Tome la llave y te invité a pasar , te detienes sobre el marco de la puerta. Señalaste un
letrero que decía: “la casa del sol”. 

— No me había dado cuenta Yeyi que la casa tenía nombre. 

Que admito que me parecía anticuada y vieja, con esas máscaras tribales que miraban a dónde quiera que estuviera. Que estaba fría y sus sillones de cemento eran duros. Y
qué decir de la cama, que era enorme y con un ventanal , que sentía que me
miraban dormir. 

— Es horrible ¿Verdad? 

Negaste, observaste todo con entusiasmo, me decías que era linda. Encendí la radio, no había señal de televisión ni de celular, batallé un poco para encontrar la estación. Las ventanas retumbaron, el huracán estaba apunto de llegar a la costa. Sobre la mesa de centro, viste un portafolio de acuarelas, y unas libretas de dibujo. 

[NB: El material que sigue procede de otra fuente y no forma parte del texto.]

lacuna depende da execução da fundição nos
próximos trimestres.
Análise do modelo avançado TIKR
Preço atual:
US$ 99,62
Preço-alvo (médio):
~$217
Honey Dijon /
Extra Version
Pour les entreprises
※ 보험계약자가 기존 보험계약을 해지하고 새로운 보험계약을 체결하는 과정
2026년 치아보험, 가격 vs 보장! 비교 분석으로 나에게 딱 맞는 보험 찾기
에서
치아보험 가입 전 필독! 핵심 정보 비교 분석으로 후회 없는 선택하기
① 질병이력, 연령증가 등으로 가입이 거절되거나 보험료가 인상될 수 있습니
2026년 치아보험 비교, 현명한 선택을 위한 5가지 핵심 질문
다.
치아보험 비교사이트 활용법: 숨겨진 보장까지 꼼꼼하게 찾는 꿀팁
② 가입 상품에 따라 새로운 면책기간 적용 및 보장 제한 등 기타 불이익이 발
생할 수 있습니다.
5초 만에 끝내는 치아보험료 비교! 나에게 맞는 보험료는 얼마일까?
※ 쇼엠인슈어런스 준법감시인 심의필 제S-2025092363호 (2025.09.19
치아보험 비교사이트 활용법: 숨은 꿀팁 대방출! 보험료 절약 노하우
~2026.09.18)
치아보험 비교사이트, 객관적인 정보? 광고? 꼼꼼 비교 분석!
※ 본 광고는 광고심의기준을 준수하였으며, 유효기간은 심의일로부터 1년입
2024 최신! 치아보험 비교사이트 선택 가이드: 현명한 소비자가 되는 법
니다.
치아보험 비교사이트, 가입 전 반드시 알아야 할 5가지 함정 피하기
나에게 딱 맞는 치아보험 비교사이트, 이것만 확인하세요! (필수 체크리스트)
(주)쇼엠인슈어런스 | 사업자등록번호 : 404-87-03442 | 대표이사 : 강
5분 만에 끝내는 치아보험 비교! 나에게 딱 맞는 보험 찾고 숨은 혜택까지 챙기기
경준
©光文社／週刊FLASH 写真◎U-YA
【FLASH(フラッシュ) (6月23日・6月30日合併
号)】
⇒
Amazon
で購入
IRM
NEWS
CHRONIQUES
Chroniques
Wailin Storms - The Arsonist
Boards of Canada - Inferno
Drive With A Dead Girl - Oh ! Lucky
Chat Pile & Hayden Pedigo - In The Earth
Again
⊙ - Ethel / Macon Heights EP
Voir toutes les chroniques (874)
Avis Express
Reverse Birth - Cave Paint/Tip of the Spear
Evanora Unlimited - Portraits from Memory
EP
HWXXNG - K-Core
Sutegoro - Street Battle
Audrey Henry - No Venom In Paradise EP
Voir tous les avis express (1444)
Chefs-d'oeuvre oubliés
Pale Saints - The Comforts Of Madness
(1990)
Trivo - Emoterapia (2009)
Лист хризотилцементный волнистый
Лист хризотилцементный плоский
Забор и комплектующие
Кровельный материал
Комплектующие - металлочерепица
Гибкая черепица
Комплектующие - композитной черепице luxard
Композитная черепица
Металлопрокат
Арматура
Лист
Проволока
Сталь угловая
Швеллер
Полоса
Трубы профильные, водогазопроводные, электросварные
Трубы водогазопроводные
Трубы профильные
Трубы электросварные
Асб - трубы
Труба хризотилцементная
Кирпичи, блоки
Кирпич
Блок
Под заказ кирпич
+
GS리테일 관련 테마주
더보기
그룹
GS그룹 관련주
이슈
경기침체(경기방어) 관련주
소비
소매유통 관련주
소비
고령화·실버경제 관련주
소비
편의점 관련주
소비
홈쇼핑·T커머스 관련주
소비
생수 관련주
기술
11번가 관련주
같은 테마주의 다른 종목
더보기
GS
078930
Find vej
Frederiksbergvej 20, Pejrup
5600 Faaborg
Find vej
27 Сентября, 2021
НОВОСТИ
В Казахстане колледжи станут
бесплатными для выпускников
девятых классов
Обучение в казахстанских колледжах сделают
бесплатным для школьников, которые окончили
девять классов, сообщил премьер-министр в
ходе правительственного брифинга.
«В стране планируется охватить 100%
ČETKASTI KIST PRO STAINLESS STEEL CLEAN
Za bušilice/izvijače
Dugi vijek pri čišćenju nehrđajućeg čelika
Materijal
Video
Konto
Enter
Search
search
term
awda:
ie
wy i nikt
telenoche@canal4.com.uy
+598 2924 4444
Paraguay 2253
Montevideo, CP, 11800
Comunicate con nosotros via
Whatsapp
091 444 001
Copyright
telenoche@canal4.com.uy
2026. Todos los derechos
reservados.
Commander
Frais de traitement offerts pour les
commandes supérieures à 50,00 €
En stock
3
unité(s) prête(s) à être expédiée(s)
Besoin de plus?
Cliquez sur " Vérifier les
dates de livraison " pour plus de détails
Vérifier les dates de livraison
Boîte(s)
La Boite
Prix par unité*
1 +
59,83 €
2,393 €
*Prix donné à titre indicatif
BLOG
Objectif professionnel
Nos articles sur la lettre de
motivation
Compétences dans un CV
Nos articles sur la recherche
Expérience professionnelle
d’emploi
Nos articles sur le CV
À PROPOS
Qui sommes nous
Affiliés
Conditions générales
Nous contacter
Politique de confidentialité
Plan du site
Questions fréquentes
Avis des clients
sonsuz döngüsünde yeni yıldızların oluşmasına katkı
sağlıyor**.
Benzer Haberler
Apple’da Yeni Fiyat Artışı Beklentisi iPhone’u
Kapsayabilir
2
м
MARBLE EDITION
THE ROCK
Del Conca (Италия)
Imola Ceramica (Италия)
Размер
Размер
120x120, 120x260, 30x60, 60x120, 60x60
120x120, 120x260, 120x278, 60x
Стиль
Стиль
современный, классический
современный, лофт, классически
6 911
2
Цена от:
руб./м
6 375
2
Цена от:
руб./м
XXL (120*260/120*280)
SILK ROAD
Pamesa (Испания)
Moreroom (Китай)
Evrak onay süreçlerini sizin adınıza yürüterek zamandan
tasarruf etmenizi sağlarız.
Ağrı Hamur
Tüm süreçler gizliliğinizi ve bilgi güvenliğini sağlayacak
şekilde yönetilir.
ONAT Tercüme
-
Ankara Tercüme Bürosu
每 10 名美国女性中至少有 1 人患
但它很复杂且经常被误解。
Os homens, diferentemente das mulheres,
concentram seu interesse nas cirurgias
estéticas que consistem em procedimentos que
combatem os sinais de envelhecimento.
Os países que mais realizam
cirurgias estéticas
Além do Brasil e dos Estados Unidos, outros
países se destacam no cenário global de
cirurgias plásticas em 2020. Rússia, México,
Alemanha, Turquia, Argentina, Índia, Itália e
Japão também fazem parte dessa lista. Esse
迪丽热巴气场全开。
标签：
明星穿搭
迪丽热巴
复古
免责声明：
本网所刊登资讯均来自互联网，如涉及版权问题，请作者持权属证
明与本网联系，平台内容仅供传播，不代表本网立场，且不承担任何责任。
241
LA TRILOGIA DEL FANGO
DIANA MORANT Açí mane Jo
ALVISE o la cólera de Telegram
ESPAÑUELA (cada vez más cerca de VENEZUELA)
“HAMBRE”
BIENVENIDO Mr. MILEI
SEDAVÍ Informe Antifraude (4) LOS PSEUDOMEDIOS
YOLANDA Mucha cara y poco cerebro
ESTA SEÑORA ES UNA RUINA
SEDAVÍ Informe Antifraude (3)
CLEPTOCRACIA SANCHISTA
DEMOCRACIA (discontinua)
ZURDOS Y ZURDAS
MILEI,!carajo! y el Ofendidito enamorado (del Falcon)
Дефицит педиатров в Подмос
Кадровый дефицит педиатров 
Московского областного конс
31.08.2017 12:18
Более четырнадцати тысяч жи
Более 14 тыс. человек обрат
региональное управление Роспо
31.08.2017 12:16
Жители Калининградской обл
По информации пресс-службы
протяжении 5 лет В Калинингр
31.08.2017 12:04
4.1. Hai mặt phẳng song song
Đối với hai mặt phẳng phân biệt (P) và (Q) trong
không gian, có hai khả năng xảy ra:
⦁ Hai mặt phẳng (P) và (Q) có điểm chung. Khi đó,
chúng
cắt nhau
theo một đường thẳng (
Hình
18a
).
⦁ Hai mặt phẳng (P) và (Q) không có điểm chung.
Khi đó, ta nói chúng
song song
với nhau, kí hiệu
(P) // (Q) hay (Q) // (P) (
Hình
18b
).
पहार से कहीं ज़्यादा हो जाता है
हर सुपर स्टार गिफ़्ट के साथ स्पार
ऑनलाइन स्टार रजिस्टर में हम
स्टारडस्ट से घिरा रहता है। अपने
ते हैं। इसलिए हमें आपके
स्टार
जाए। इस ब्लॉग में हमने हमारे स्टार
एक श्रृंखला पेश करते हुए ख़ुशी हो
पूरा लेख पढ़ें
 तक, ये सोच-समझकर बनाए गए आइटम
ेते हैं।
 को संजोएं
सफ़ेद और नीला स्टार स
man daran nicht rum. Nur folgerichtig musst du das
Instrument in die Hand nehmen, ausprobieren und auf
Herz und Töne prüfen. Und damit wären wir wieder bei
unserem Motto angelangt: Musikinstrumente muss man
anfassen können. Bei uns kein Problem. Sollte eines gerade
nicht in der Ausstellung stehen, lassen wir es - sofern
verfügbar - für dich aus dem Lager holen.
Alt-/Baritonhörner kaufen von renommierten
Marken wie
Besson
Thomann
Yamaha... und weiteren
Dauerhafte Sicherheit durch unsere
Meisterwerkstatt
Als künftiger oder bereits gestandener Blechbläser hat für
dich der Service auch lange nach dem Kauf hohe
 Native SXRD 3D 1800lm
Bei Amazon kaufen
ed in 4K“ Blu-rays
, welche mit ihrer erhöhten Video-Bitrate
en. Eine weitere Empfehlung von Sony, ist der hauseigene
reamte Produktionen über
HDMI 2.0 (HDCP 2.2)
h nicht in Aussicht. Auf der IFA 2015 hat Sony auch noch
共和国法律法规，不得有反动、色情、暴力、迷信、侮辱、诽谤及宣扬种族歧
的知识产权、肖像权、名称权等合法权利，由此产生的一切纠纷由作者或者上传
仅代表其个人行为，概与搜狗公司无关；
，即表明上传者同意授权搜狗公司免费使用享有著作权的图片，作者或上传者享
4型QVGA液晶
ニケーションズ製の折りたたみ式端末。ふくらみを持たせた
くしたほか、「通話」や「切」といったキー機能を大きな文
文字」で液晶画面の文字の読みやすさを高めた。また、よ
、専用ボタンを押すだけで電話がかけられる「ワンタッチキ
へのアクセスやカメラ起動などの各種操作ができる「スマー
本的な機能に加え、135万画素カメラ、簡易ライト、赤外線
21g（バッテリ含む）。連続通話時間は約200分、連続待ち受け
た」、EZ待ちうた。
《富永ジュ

— Son para ti, las compré como regalo de despedida. 

Bajaste la mirada, lo siento Yeyi, no debí decir despedida. Pusiste el lápiz recargado sobre tu oreja. Tomaste otro y empezaste a dibujar, mirabas la ventana. Plasmabas el huracán. Solo contigo, podía ver la belleza de un huracán. La luz se fue, miramos por la ventana y el mar parecía infinito en oscuridad. Solo destellos de los rayos cayendo sobre la arena y el agua. Mirabas las gotas caer sobre el vidrio de la ventana.

Tomé tu mano, entrelacé mis dedos con los tuyos y te apreté fuerte. El sonido de los truenos me hacía de repente brincar. El estruendo seco de las palmeras cayendo.
A ti no parecía que te diera miedo. Solo reías al verme anticipar el sonido de los truenos. Tomaste mi mano. Me sentí tranquilo. La oscuridad no fue iluminada por la bioluminiscencia, solo tu cuerpo me llenaba las manos y tus besos me borraron el miedo.
*
Miras asombrada como las ballenas expulsan agua de su espiráculo. Te miro desde el agua. Sé que extrañas a tu padre así que pronto regresaremos a Vallarta a “ la casa del
sol”. Nado hacía ti dejando las ballenas atrás y me ayudas a subir. Las ballenas se alejan, me preguntas ¿A dónde van?

— Alaska, ¿Estás lista para un clima frío?

No hemos vuelto a ver un mar bioluminiscente. Pienso que no fue el agua, que fuiste tú. Que algunos momentos solo brillan una vez y se quedan para siempre.